Volume 35 - Article 16 | Pages 455–470
Fifty years of change updated: Cross-national gender convergence in housework
|Date received:||08 Mar 2016|
|Date published:||24 Aug 2016|
|Keywords:||cross-national research, division of labor, gender, housework, multilevel modeling, time use|
|Additional files:||readme.35-16 (text file, 3 kB)|
|demographic-research.35-16 (zip file, 13 kB)|
Background: Gendered trends in housework provide an important insight into changing gender inequality. In particular, they shed light on the debate over the stalling of the 'gender revolution'. Additionally, the gender division of housework is significantly related to couple well-being; disagreements over housework are among the major sources of marital conflict.
Objective: The objective is to bring the evidence on gendered trends in time spent on core housework up to date, and to investigate cross-national variation in those trends.
Methods: Using 66 time use surveys from 19 countries, we apply a random-intercept, random-slope model to investigate half a century of change in gender differences in housework (1961-2011).
Results: There is a general movement in the direction of greater gender equality, but with significant country differences in both the level and the pace of convergence. Specifically, there was a slowing of gender convergence from the late 1980s in those countries where men and women’s time in housework was already more equal, with steeper gender convergence continuing in those countries where the gender division of housework was less equal.
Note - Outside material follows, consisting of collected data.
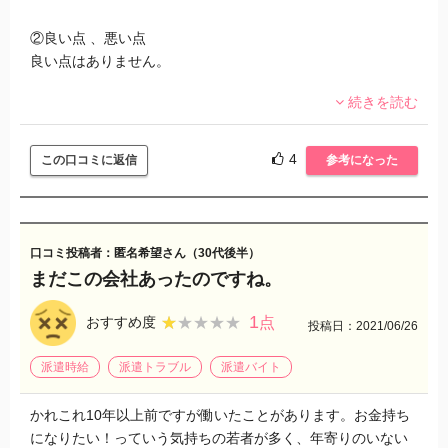
②良い点 、悪い点
良い点はありません。
続きを読む
③実際に体験したこと、気になったこと
向こうの受話器切り忘れにより不愉快な留守番電話が約4分間
入っていました。内容は私が仕事に出ていて電話に出ること
4
この口コミに返信
参考になった
が出来ず、その事に対するイラっとした言動、私のエントリ
ーの件とは関係ない話(他のエントリー者の話) 担当者と女性
との話 笑い声 他のエントリー者に対するかわいいなど容姿に
対する発言(男性の声でした)などが入っておりとても不愉快で
口コミ投稿者：匿名希望さん（30代後半）
気持ち悪かったです。
まだこの会社あったのですね。
担当者は男性で電話に出たときも威圧的な態度でこちらがハ
キハキ喋っているのにもかかわらず話してる速度をテンポよ
1
★★★★★
★★★★★
おすすめ度
点
投稿日：2021/06/26
くしてくれ、お金を稼ぎたいならガールズバーで働かないの
かとあり得ない発言をされました。
派遣時給
派遣トラブル
派遣バイト
なにをどうしたらそんな発言が出来るのでしょうか？
まともな人、一般的な社会人が出来る発言ではありません。
かれこれ10年以上前ですが働いたことがあります。お金持ち
普通に考えて発言も態度もなにもかも可笑しいので辞退しま
になりたい！っていう気持ちの若者が多く、年寄りのいない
Conclusions: Our findings support the view that despite short-term stalls, slow-downs, and even reverses, as well as important differences in national policy contexts, the overall cross-national picture shows a continuing trend towards greater gender equality in the performance of housework.
Contribution: We update cross-national time use evidence on the gender division of housework to the end of the first decade of the 21st Century. In a multilevel framework, we show how the gender gap varies across time and between countries, net of other demographic variables.